Stella…Hey, Stella!
The entire plot is dependent upon Henry Thresk being so bullied by his domineering mother into establishing financial independence (or not) that all the unpleasantness to come could have been avoided merely by letting nature take its course. Henry looks poised to ride off into the sunset of marital bliss with Stella Derrick, but that will not be the case:
“She was then nineteen and accounted lovely by others besides Henry Thresk, who on this morning rode at her side. She was delicately yet healthfully fashioned, with blue eyes under broad brows, raven hair and a face pale and crystal-clear. But her lips were red and the colour came easily into her cheeks…It was a morning rich with sunlight, noisy with blackbirds, and she seemed to him a necessary part of it. She was alive with it and gave rather than took of its gold. For not even that finely chiselled nose of hers could impart to her anything of the look of a statue.”
Hey, Stella’s Husband
Turns out that Stella is not exactly what one would term a necessary part of Henry’s life. He lets her get away and many years later comes face to face with the man she marries instead. His death and the fact that it came at the end of a barrel on a rifle Stella was widely known to use forms the crux of the conflict:
“A single lamp swinging above the round dinner-table from the cross-pole of the roof burnt in the very centre of the tent; and that was all. The corners were shadowy; the lining merely absorbed the rays and gave none back. The round pool of light which spread out beneath the lamp was behind Ballantyne when he turned to the doorway, so Thresk for a moment was only aware of him as a big heavily-built man in a smoking-jacket and a starched white shirt”
The Third Man
That Stella. A husband is dead and an old flame must forever be extinguished because of certain matters of propriety regarding his position and his role in being a witness for her defense. Have no fear, however, of dear Stella winding up all alone. There is a third man in her busy life:
“Dick Hazlewood was at this time thirty-four years old, an officer of hard work and distinction, one of the younger men to whom the generals look to provide the brains in the next great war. He had the religion of his type…In appearance he was a little younger than his years, lithe, long in the leg, with a thin brown face and grey eyes which twinkled with humor…Here was a lovable innocent with the most delightful illusion that he understood the world.”

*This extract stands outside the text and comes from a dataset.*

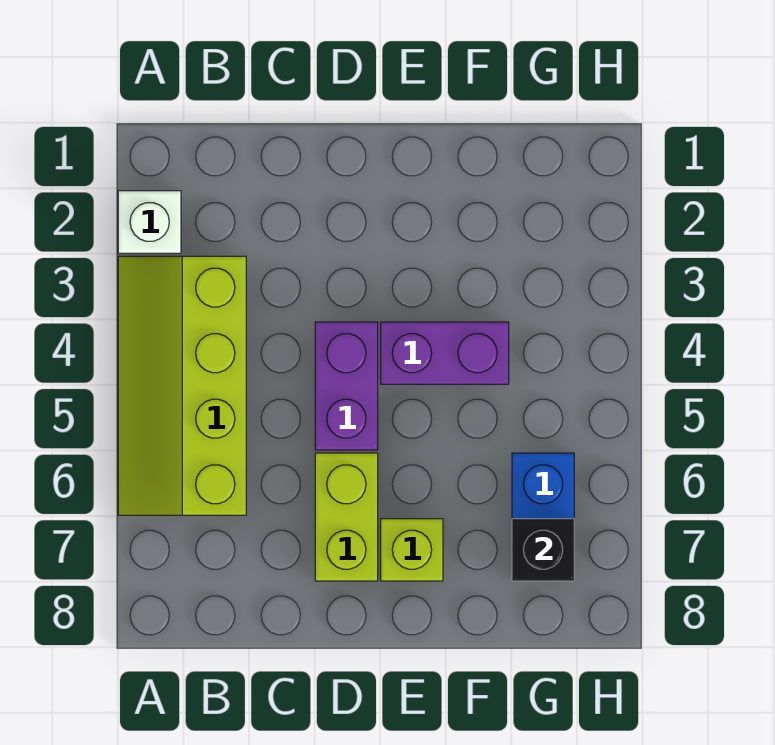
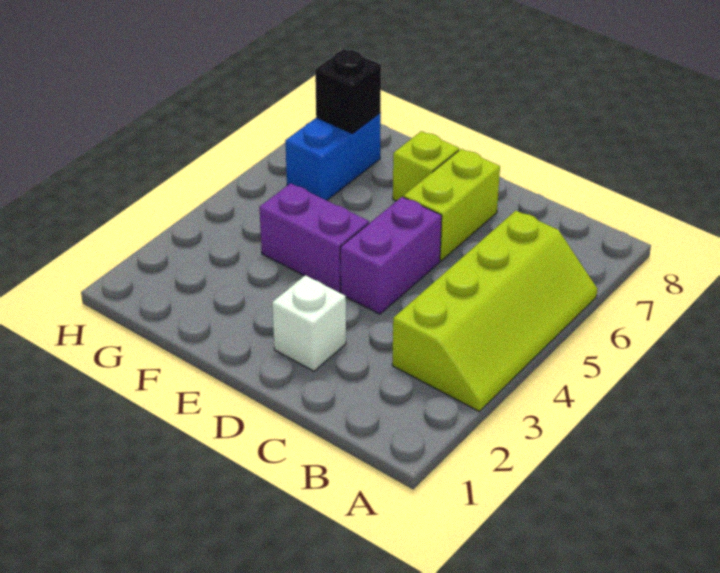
white 1x1 brick [118,191,181,253] -> white 1x1 brick moved to [272,275,346,371]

Why did the Brits want India, Anyway?
This story has as its cultural backdrop—like an astounding number of stories to come out of England during the period—occupied India. Ballantyne seems a typical British Anglo-Indian official in terms of his regard for the foreign places from which the English plucked so much fresh fruit and his imagery of the country is indicative of not just his character specifically. It smacks of a larger and broader character of those English who saddled themselves with the “white man’s burden.”
"There's tourist India all in one: a desert, a railway and a deserted city, hovels and temples, deep sacred pools and forgotten palaces—the whole bag of tricks crumbling slowly to ruin through centuries on the top of a hill. That's what the good people come out for to see in the cold weather—Jarwhal Junction and old Chitipur."